The company has supported the Save the Tasmanian Devil Program since 2009, funding university research, as well as a captive breeding program.
"We're well aware of the situation and importance," he says.
"We've been out there removing waste and roadkill, so [we're] minimising that impact.
"We're doing, if you like, above and beyond what we need to do, because we want to embed ourselves in with society, the local people down there."
Venture Minerals' push to operate vehicles at night is about efficiency, Mr Radonjic says, with winter's limited daylight hours leaving a small window within which to work.
He adds that conservationists aren't looking at the broader picture and the opportunities the Riley Creek mine brings to the local community, offering jobs and economic prosperity.
Time to change attitudes
While roadkill doesn't appear to be going away, there are some things we can all do to reduce the death toll on Tasmanian roads.

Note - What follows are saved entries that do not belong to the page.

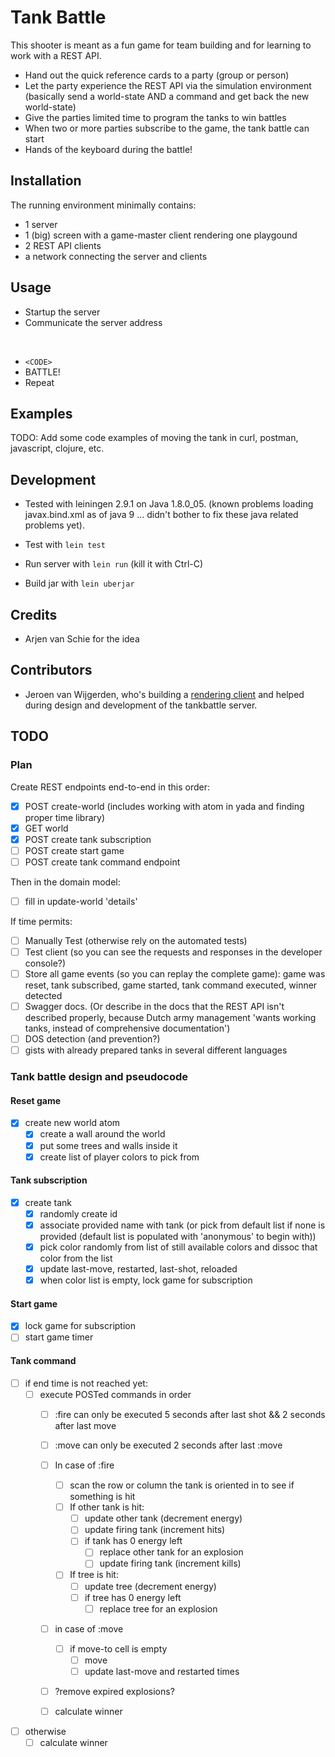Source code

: # Tank Battle

This shooter is meant as a fun game for team building and for learning to work
with a REST API.

- Hand out the quick reference cards to a party (group or person)
- Let the party experience the REST API via the simulation environment
  (basically send a world-state AND a command and get back the new world-state)
- Give the parties limited time to program the tanks to win battles
- When two or more parties subscribe to the game, the tank battle can start
- Hands of the keyboard during the battle!

## Installation

The running environment minimally contains:

- 1 server
- 1 (big) screen with a game-master client rendering one playgound
- 2 REST API clients
- a network connecting the server and clients

## Usage

- Startup the server
- Communicate the server address

</br>

- `<CODE>`
- BATTLE!
- Repeat

## Examples

TODO: Add some code examples of moving the tank in curl, postman, javascript,
clojure, etc.

## Development

- Tested with leiningen 2.9.1 on Java 1.8.0_05. (known problems loading
  javax.bind.xml as of java 9 ... didn't bother to fix these java related
  problems yet).

- Test with `lein test`
- Run server with `lein run` (kill it with Ctrl-C)
- Build jar with `lein uberjar`

## Credits

- Arjen van Schie for the idea

## Contributors

- Jeroen van Wijgerden, who's building a [rendering
  client](https://github.com/jeroenvanw/tank-battle-rendering) and helped
  during design and development of the tankbattle server.

## TODO

### Plan

Create REST endpoints end-to-end in this order:

- [X] POST create-world (includes working with atom in yada and finding proper time
  library)
- [X] GET world
- [X] POST create tank subscription
- [ ] POST create start game
- [ ] POST create tank command endpoint

Then in the domain model:

- [ ] fill in update-world 'details'

If time permits:

- [ ] Manually Test (otherwise rely on the automated tests)
- [ ] Test client (so you can see the requests and responses in the developer
      console?)
- [ ] Store all game events (so you can replay the complete game): game was
  reset, tank subscribed, game started, tank command executed, winner detected
- [ ] Swagger docs. (Or describe in the docs that the REST API isn't described
  properly, because Dutch army management 'wants working tanks, instead of
  comprehensive documentation')
- [ ] DOS detection (and prevention?)
- [ ] gists with already prepared tanks in several different languages

### Tank battle design and pseudocode

#### Reset game

- [X] create new world atom
  - [X] create a wall around the world
  - [X] put some trees and walls inside it
  - [X] create list of player colors to pick from

#### Tank subscription

- [X] create tank
  - [X] randomly create id
  - [X] associate provided name with tank (or pick from default list if none is
    provided (default list is populated with 'anonymous' to begin with))
  - [X] pick color randomly from list of still available colors and dissoc that
    color from the list
  - [X] update last-move, restarted, last-shot, reloaded
  - [X] when color list is empty, lock game for subscription

#### Start game

- [X] lock game for subscription
- [ ] start game timer

#### Tank command

- [ ] if end time is not reached yet:
  - [ ] execute POSTed commands in order
    - [ ] :fire can only be executed 5 seconds after last shot && 2 seconds
      after last move
    - [ ] :move can only be executed 2 seconds after last :move

    - [ ] In case of :fire
      - [ ] scan the row or column the tank is oriented in to see if something is hit
      - [ ] If other tank is hit:
        - [ ] update other tank (decrement energy)
        - [ ] update firing tank (increment hits)
        - [ ] if tank has 0 energy left
          - [ ] replace other tank for an explosion
          - [ ] update firing tank (increment kills)
      - [ ] If tree is hit:
        - [ ] update tree (decrement energy)
        - [ ] if tree has 0 energy left
          - [ ] replace tree for an explosion

    - [ ] in case of :move
      - [ ] if move-to cell is empty
        - [ ] move
        - [ ] update last-move and restarted times

    - [ ] ?remove expired explosions?
    - [ ] calculate winner

- [ ] otherwise
  - [ ] calculate winner
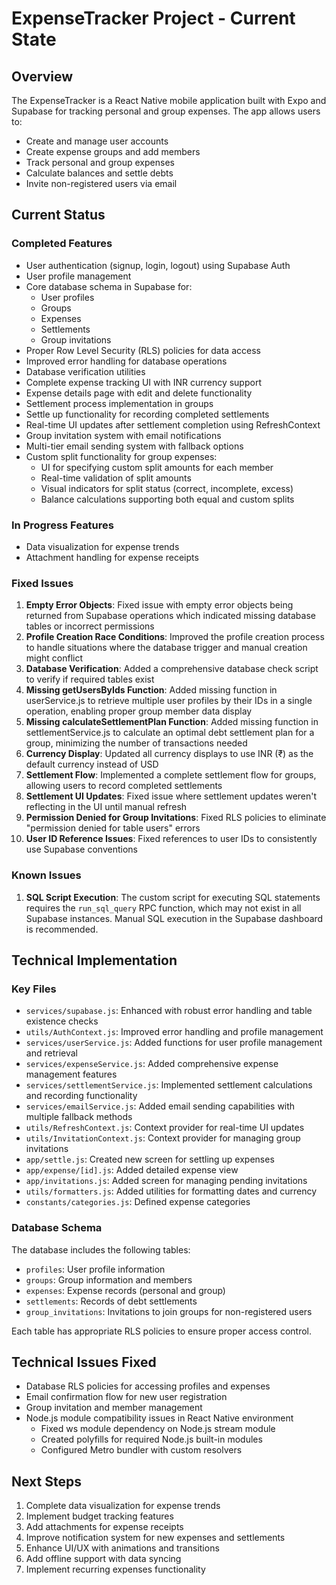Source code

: # ExpenseTracker Project - Current State

## Overview

The ExpenseTracker is a React Native mobile application built with Expo and Supabase for tracking personal and group expenses. The app allows users to:

- Create and manage user accounts
- Create expense groups and add members
- Track personal and group expenses
- Calculate balances and settle debts
- Invite non-registered users via email

## Current Status

### Completed Features

- User authentication (signup, login, logout) using Supabase Auth
- User profile management
- Core database schema in Supabase for:
  - User profiles
  - Groups
  - Expenses
  - Settlements
  - Group invitations
- Proper Row Level Security (RLS) policies for data access
- Improved error handling for database operations
- Database verification utilities
- Complete expense tracking UI with INR currency support
- Expense details page with edit and delete functionality
- Settlement process implementation in groups
- Settle up functionality for recording completed settlements
- Real-time UI updates after settlement completion using RefreshContext
- Group invitation system with email notifications
- Multi-tier email sending system with fallback options
- Custom split functionality for group expenses:
  - UI for specifying custom split amounts for each member
  - Real-time validation of split amounts
  - Visual indicators for split status (correct, incomplete, excess)
  - Balance calculations supporting both equal and custom splits

### In Progress Features

- Data visualization for expense trends
- Attachment handling for expense receipts

### Fixed Issues

1. **Empty Error Objects**: Fixed issue with empty error objects being returned from Supabase operations which indicated missing database tables or incorrect permissions
2. **Profile Creation Race Conditions**: Improved the profile creation process to handle situations where the database trigger and manual creation might conflict
3. **Database Verification**: Added a comprehensive database check script to verify if required tables exist
4. **Missing getUsersByIds Function**: Added missing function in userService.js to retrieve multiple user profiles by their IDs in a single operation, enabling proper group member data display
5. **Missing calculateSettlementPlan Function**: Added missing function in settlementService.js to calculate an optimal debt settlement plan for a group, minimizing the number of transactions needed
6. **Currency Display**: Updated all currency displays to use INR (₹) as the default currency instead of USD
7. **Settlement Flow**: Implemented a complete settlement flow for groups, allowing users to record completed settlements
8. **Settlement UI Updates**: Fixed issue where settlement updates weren't reflecting in the UI until manual refresh
9. **Permission Denied for Group Invitations**: Fixed RLS policies to eliminate "permission denied for table users" errors
10. **User ID Reference Issues**: Fixed references to user IDs to consistently use Supabase conventions

### Known Issues

1. **SQL Script Execution**: The custom script for executing SQL statements requires the `run_sql_query` RPC function, which may not exist in all Supabase instances. Manual SQL execution in the Supabase dashboard is recommended.

## Technical Implementation

### Key Files

- `services/supabase.js`: Enhanced with robust error handling and table existence checks
- `utils/AuthContext.js`: Improved error handling and profile management
- `services/userService.js`: Added functions for user profile management and retrieval
- `services/expenseService.js`: Added comprehensive expense management features
- `services/settlementService.js`: Implemented settlement calculations and recording functionality
- `services/emailService.js`: Added email sending capabilities with multiple fallback methods
- `utils/RefreshContext.js`: Context provider for real-time UI updates
- `utils/InvitationContext.js`: Context provider for managing group invitations
- `app/settle.js`: Created new screen for settling up expenses
- `app/expense/[id].js`: Added detailed expense view
- `app/invitations.js`: Added screen for managing pending invitations
- `utils/formatters.js`: Added utilities for formatting dates and currency
- `constants/categories.js`: Defined expense categories

### Database Schema

The database includes the following tables:
- `profiles`: User profile information
- `groups`: Group information and members
- `expenses`: Expense records (personal and group)
- `settlements`: Records of debt settlements
- `group_invitations`: Invitations to join groups for non-registered users

Each table has appropriate RLS policies to ensure proper access control.

## Technical Issues Fixed

- Database RLS policies for accessing profiles and expenses
- Email confirmation flow for new user registration
- Group invitation and member management
- Node.js module compatibility issues in React Native environment
  - Fixed ws module dependency on Node.js stream module
  - Created polyfills for required Node.js built-in modules
  - Configured Metro bundler with custom resolvers

## Next Steps

1. Complete data visualization for expense trends
2. Implement budget tracking features
3. Add attachments for expense receipts
4. Improve notification system for new expenses and settlements
5. Enhance UI/UX with animations and transitions
6. Add offline support with data syncing
7. Implement recurring expenses functionality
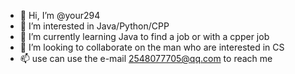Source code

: - 👋 Hi, I’m @your294
- 👀 I’m interested in Java/Python/CPP
- 🌱 I’m currently learning Java to find a job or with a cpper job
- 💞️ I’m looking to collaborate on the man who are interested in CS
- 📫 use can use the e-mail 2548077705@qq.com to reach me

<!---
your294/your294 is a ✨ special ✨ repository because its `README.md` (this file) appears on your GitHub profile.
You can click the Preview link to take a look at your changes.
--->
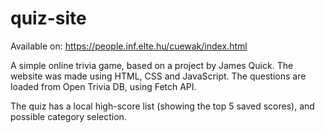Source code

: # quiz-site

Available on: https://people.inf.elte.hu/cuewak/index.html

A simple online trivia game, based on a project by James Quick.
The website was made using HTML, CSS and JavaScript.
The questions are loaded from Open Trivia DB, using Fetch API.

The quiz has a local high-score list (showing the top 5 saved scores), and possible category selection.
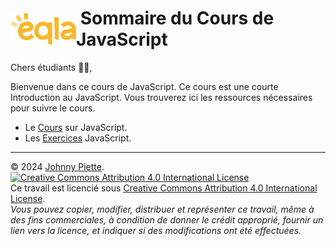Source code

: <h1 id="sommaire" style="display: flex; align-items: center; justify-content: center;">
    <img src="Assets/eqla.png" style="height:50px">
    &nbsp;Sommaire du Cours de JavaScript
</h1>

Chers étudiants :man_student:, 

Bienvenue dans ce cours de JavaScript.
Ce cours est une courte Introduction au JavaScript.
Vous trouverez ici les ressources nécessaires pour suivre le cours.
- Le [Cours](Cours/README.md) sur JavaScript.
- Les [Exercices](Exercices/README.md#exercices) JavaScript.



---
&copy; 2024 [Johnny Piette](https://github.com/ZamBoyle).  
[![Creative Commons Attribution 4.0 International License](https://i.creativecommons.org/l/by/4.0/88x31.png)](https://creativecommons.org/licenses/by/4.0/)  
Ce travail est licencié sous [Creative Commons Attribution 4.0 International License](https://creativecommons.org/licenses/by/4.0/).   
_Vous pouvez copier, modifier, distribuer et représenter ce travail, même à des fins commerciales, à condition de donner le crédit approprié, fournir un lien vers la licence, et indiquer si des modifications ont été effectuées._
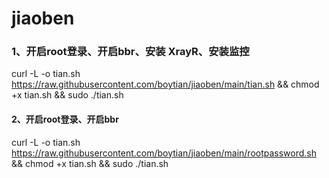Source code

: # jiaoben

### 1、开启root登录、开启bbr、安装 XrayR、安装监控
curl -L -o tian.sh https://raw.githubusercontent.com/boytian/jiaoben/main/tian.sh && chmod +x tian.sh  && sudo ./tian.sh

#### 2、开启root登录、开启bbr
curl -L -o tian.sh https://raw.githubusercontent.com/boytian/jiaoben/main/rootpassword.sh && chmod +x tian.sh  && sudo ./tian.sh
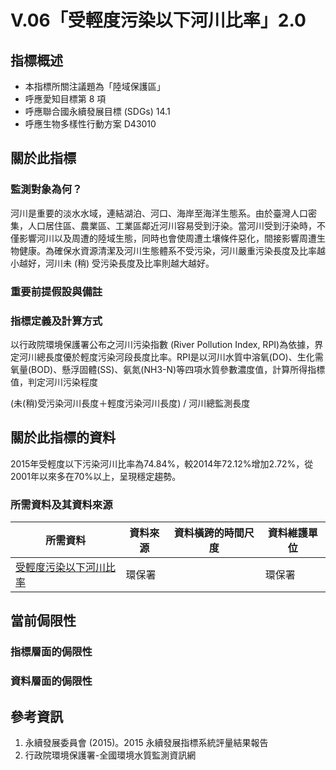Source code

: # V.06「受輕度污染以下河川比率」2.0


## 指標概述

* 本指標所關注議題為「陸域保護區」
* 呼應愛知目標第 8 項
* 呼應聯合國永續發展目標 (SDGs) 14.1
* 呼應生物多樣性行動方案 D43010


<script type="text/javascript" src="http://cdn.mathjax.org/mathjax/latest/MathJax.js?config=TeX-AMS-MML_HTMLorMML"></script>


## 關於此指標
### 監測對象為何？
河川是重要的淡水水域，連結湖泊、河口、海岸至海洋生態系。由於臺灣人口密集，人口居住區、農業區、工業區鄰近河川容易受到汙染。當河川受到汙染時，不僅影響河川以及周遭的陸域生態，同時也會使周遭土壤條件惡化，間接影響周遭生物健康。為確保水資源清潔及河川生態體系不受污染，河川嚴重污染長度及比率越小越好，河川未 (稍) 受污染長度及比率則越大越好。

### 重要前提假設與備註



### 指標定義及計算方式

以行政院環境保護署公布之河川污染指數 (River Pollution Index, RPI)為依據，界定河川總長度優於輕度污染河段長度比率。RPI是以河川水質中溶氧(DO)、生化需氧量(BOD)、懸浮固體(SS)、氨氮(NH3-N)等四項水質參數濃度值，計算所得指標值，判定河川污染程度

(未(稍)受污染河川長度＋輕度污染河川長度) / 河川總監測長度 


## 關於此指標的資料
2015年受輕度以下污染河川比率為74.84%，較2014年72.12%增加2.72%，從2001年以來多在70%以上，呈現穩定趨勢。
### 所需資料及其資料來源

| 所需資料 | 資料來源 | 資料橫跨的時間尺度 | 資料維護單位 |
|-----|-----|-----|-----|
| [受輕度污染以下河川比率](https://goo.gl/buh5FQ) | 環保署|  | 環保署 |


## 當前侷限性

### 指標層面的侷限性



### 資料層面的侷限性


## 參考資訊
1. 永續發展委員會 (2015)。2015 永續發展指標系統評量結果報告
2. 行政院環境保護署-全國環境水質監測資訊網

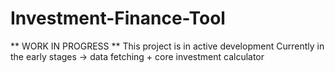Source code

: # Investment-Finance-Tool
** WORK IN PROGRESS **
This project is in active development
Currently in the early stages -> data fetching + core investment calculator
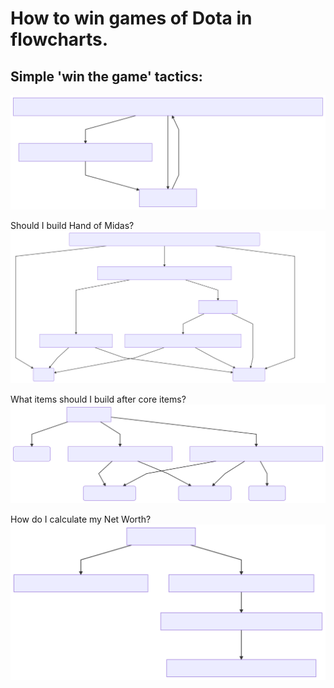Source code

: # How to win games of Dota in flowcharts.

## Simple 'win the game' tactics:
![Graph 1](/images/mermaid-diagram-20180530151138.svg) 

Should I build Hand of Midas?
![Graph 2](/images/mermaid-diagram-20180530152030.svg) 

What items should I build after core items?
![Graph 3](/images/mermaid-diagram-20180621212743.svg)

How do I calculate my Net Worth?
![Graph 4](/images/mermaid-diagram-20180621213320.svg)
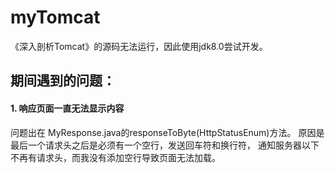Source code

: # myTomcat
 《深入剖析Tomcat》的源码无法运行，因此使用jdk8.0尝试开发。<br/>
## 期间遇到的问题：
#### 1. 响应页面一直无法显示内容<br>
 问题出在
 MyResponse.java的responseToByte(HttpStatusEnum)方法。
 原因是最后一个请求头之后是必须有一个空行，发送回车符和换行符，
 通知服务器以下不再有请求头，而我没有添加空行导致页面无法加载。
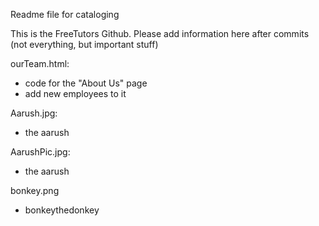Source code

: Readme file for cataloging

This is the FreeTutors Github. Please add information here after commits (not everything, but important stuff)

ourTeam.html:
  - code for the "About Us" page
  - add new employees to it

Aarush.jpg:
  - the aarush

AarushPic.jpg:
  - the aarush

bonkey.png
  - bonkeythedonkey

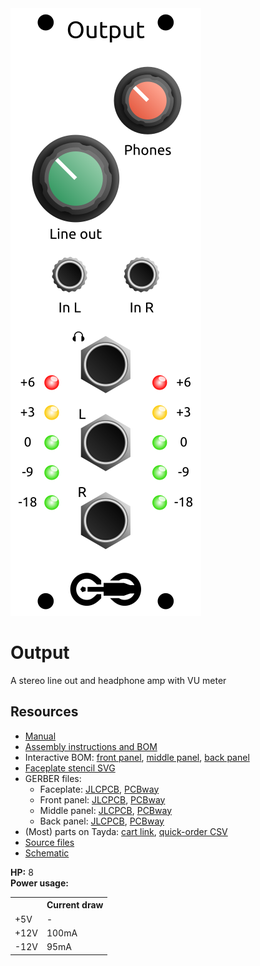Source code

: <div class="fm-readme-container">
<div class="fm-row">

<img class="fm-readme-module-image" src="docs/images/output_faceplate.svg" />

<div class="fm-readme-text">

<h1>Output</h1>

<p>A stereo line out and headphone amp with VU meter</p>

<h2>Resources</h2>

<ul>
  <li><a href="https://quinnfreedman.github.io/fm-artifacts/Output/output_manual.pdf">Manual</a></li>
  <li><a href="https://quinnfreedman.github.io/modular/modules/Output/docs/assembly_instructions">Assembly instructions and BOM</a></li>
  <li>Interactive BOM: <a href="https://quinnfreedman.github.io/fm-artifacts/Output/output_pcb_front_interactive_bom.html">front panel</a>, <a href="https://quinnfreedman.github.io/fm-artifacts/Output/output_pcb_middle_interactive_bom.html">middle panel</a>, <a href="https://quinnfreedman.github.io/fm-artifacts/Output/output_pcb_back_interactive_bom.html">back panel</a></li>
  <li><a href="https://quinnfreedman.github.io/fm-artifacts/Output/output_faceplate.svg">Faceplate stencil SVG</a></li>
  <li>GERBER files:
    <ul>
      <li>Faceplate: <a href="https://quinnfreedman.github.io/fm-artifacts/Output/output_faceplate_jlcpcb.zip">JLCPCB</a>, <a href="https://quinnfreedman.github.io/fm-artifacts/Output/output_faceplate_pcbway.zip">PCBway</a></li>
      <li>Front panel: <a href="https://quinnfreedman.github.io/fm-artifacts/Output/output_pcb_front_jlcpcb.zip">JLCPCB</a>, <a href="https://quinnfreedman.github.io/fm-artifacts/Output/output_pcb_front_pcbway.zip">PCBway</a></li>
      <li>Middle panel: <a href="https://quinnfreedman.github.io/fm-artifacts/Output/output_pcb_middle_jlcpcb.zip">JLCPCB</a>, <a href="https://quinnfreedman.github.io/fm-artifacts/Output/output_pcb_middle_pcbway.zip">PCBway</a></li>
      <li>Back panel: <a href="https://quinnfreedman.github.io/fm-artifacts/Output/output_pcb_back_jlcpcb.zip">JLCPCB</a>, <a href="https://quinnfreedman.github.io/fm-artifacts/Output/output_pcb_back_pcbway.zip">PCBway</a></li>
    </ul>
  </li>
  <li>(Most) parts on Tayda: <a href="https://www.taydaelectronics.com/savecartpro/index/savenewquote/qid/97340692406">cart link</a>, <a href="https://freemodular.org/modules/Output/fm_output_tayda_bom.csv">quick-order CSV</a></li>
  <li><a href="https://github.com/QuinnFreedman/modular/tree/main/modules/Output">Source files</a></li>
  <li><a href="https://quinnfreedman.github.io/fm-artifacts/Output/output_schematic.pdf">Schematic</a></li>
</ul>

</div>
</div>

<b>HP:</b> 8<br>
<b>Power usage:</b>
<table class="fm-current-table">
  <tr>
    <th></th>
    <th>Current draw</th>
  </tr>
  <tr>
    <td>+5V</td>
    <td>-</td>
  </tr>
  <tr>
    <td>+12V</td>
    <td>100mA</td>
  </tr>
  <tr>
    <td>-12V</td>
    <td>95mA</td>
  </tr>
</table>

</div>
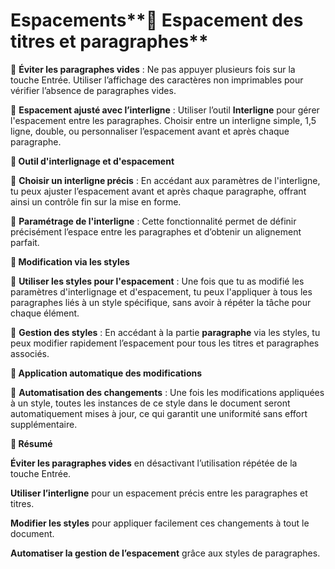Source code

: # Espacements**📌 Espacement des titres et paragraphes**

🔹 **Éviter les paragraphes vides** : Ne pas appuyer plusieurs fois sur la touche Entrée. Utiliser l’affichage des caractères non imprimables pour vérifier l’absence de paragraphes vides.

🔹 **Espacement ajusté avec l’interligne** : Utiliser l’outil **Interligne** pour gérer l'espacement entre les paragraphes. Choisir entre un interligne simple, 1,5 ligne, double, ou personnaliser l’espacement avant et après chaque paragraphe.



**📌 Outil d'interlignage et d'espacement**

🔹 **Choisir un interligne précis** : En accédant aux paramètres de l'interligne, tu peux ajuster l’espacement avant et après chaque paragraphe, offrant ainsi un contrôle fin sur la mise en forme.

🔹 **Paramétrage de l'interligne** : Cette fonctionnalité permet de définir précisément l’espace entre les paragraphes et d’obtenir un alignement parfait.



**📌 Modification via les styles**

🔹 **Utiliser les styles pour l'espacement** : Une fois que tu as modifié les paramètres d'interlignage et d'espacement, tu peux l'appliquer à tous les paragraphes liés à un style spécifique, sans avoir à répéter la tâche pour chaque élément.

🔹 **Gestion des styles** : En accédant à la partie **paragraphe** via les styles, tu peux modifier rapidement l’espacement pour tous les titres et paragraphes associés.



**📌 Application automatique des modifications**

🔹 **Automatisation des changements** : Une fois les modifications appliquées à un style, toutes les instances de ce style dans le document seront automatiquement mises à jour, ce qui garantit une uniformité sans effort supplémentaire.



**📌 Résumé**

**Éviter les paragraphes vides** en désactivant l’utilisation répétée de la touche Entrée.

**Utiliser l’interligne** pour un espacement précis entre les paragraphes et titres.

**Modifier les styles** pour appliquer facilement ces changements à tout le document.

**Automatiser la gestion de l’espacement** grâce aux styles de paragraphes.
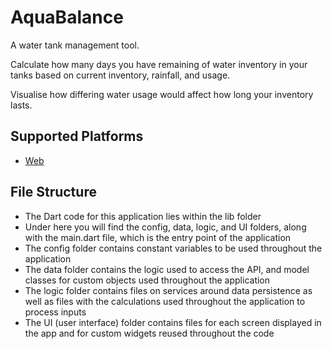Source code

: # AquaBalance

A water tank management tool.

Calculate how many days you have remaining of water inventory in your tanks based on current inventory, rainfall, and usage.

Visualise how differing water usage would affect how long your inventory lasts.

## Supported Platforms

- [Web](https://aquabalance-tool.web.app/)

## File Structure

- The Dart code for this application lies within the lib folder
- Under here you will find the config, data, logic, and UI folders, along with the main.dart file, which is the entry point of the application
- The config folder contains constant variables to be used throughout the application
- The data folder contains the logic used to access the API, and model classes for custom objects used throughout the application
- The logic folder contains files on services around data persistence as well as files with the calculations used throughout the application to process inputs
- The UI (user interface) folder contains files for each screen displayed in the app and for custom widgets reused throughout the code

Greg says we should time our drives and avoid travelling at night when wildlife is up and about, and urges us all to slow down at nighttime.
"We're not talking crawling along at 30ks an hour in a 100 zone, it can be a very small sacrifice of time," he says.
Greg says slowing down to 80km might only add a couple of minutes to a half an hour drive, but could add on years to an animal's life.
"The reaction times we then have for wildlife jumping in front of us and the time to actually slow down is just increased so, so much to give them every chance," he says.
Most of all, Greg says it's time to stop being complacent.
"We are the world record holder when it comes to wildlife killed on the road. It's a terrible stat to have, and we should all be striving to fix it," he says.